Perm is the common term for a permanent wave, a hairstyle that curls a person's hair by means of chemical treatments.

The history of the perm is long and uncertain. The first permanent wave might be said to have been invented in 1906 by Karl Nessler. He discovered that if you wrapped hair around hot metal coils and coated it with sodium hydroxide the hair would stay curled for a long time. Despite his apparatus being very unwieldy, very hot, and taking six hours to do its job, it became quite popular.

The perm slowly advanced through the decades, having many problems but many more admirers. In 1938 Arnold F. Willatt invented the cold wave, which was very nearly the same perm that you get at your modern hairdresser. It didn't need any heat or machines, but it could still take up to eight hours to finish the perm. Today a perm takes from 15 minutes to half an hour, and is still amazingly popular.

Before you start a perm, you will need to curl your hair. This is usually done with rollers. When you wet your hair before putting it up in rollers (or heat your hair with the iron) you change the salt bonds and hydrogen bonds that help your hair keep its shape.
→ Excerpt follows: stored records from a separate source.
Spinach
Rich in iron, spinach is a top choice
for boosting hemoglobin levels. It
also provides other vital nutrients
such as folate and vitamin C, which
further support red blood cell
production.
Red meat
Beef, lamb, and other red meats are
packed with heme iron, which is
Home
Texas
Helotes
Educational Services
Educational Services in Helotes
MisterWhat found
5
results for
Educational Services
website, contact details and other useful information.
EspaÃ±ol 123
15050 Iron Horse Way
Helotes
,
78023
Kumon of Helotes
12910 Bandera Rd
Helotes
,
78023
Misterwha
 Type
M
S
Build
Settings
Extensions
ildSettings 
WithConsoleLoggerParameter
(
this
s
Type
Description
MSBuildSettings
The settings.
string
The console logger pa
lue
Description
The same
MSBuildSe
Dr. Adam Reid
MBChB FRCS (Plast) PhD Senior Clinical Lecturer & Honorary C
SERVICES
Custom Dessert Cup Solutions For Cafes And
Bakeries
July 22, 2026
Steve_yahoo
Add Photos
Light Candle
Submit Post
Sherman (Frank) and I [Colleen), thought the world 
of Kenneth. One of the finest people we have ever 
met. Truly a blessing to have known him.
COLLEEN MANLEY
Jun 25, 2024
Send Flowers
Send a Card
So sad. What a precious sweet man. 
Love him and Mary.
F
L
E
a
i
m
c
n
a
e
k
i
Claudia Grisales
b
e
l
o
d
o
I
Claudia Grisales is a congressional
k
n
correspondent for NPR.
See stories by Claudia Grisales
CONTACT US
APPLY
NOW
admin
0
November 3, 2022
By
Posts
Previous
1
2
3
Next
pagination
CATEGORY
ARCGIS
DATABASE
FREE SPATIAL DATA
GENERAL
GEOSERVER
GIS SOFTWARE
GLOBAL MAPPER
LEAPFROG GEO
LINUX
But these are not the strongest bonds keeping your hair shaped, so the next time you get your hair wet these curls will come out. What we need is something to make it permanent.

This is where the fancy chemicals come in. The strong bond that will pull your hair back to its original form is found in the amino acid cysteine, which forms disulfide bonds. The disulfide bonds are what gives hair its elasticity. A perm works by applying two chemicals; one is the 'waving lotion' which release the disulfide bonds (usually either sodium thioglycolate or ammonium thioglycolate), and the second is a 'neutralizer' which actually reforms the disulfide bonds after the hair has been molded into curls. (These same chemicals can be used to straighten kinky hair.)

A perm can make your hair curlier, give it more body and movement, make it more manageable, make it easier to style, and turn you into a glamorous starlet. You can get various looks depending on the size of the rollers you use, whether you perm all of just part of your hair (it is common to leave the crown of the head unpermed), and whether you are an 80s rocker or not. (Please do not be an 80s rocker).

In general, you can get your hair permed about every six months. More often may damage it, although frequent perms can be okay if your hairdresser knows what she's doing. Let the hairdresser do her job. If the perm is done incorrectly it can make your hair limp and brittle. You should not experiment with home perming if you value your hair. (But quite frankly, your hair is just fine the way it is, and you do not need to do anything to it.)



Perm is also a city in Russia. But I can't help you with that.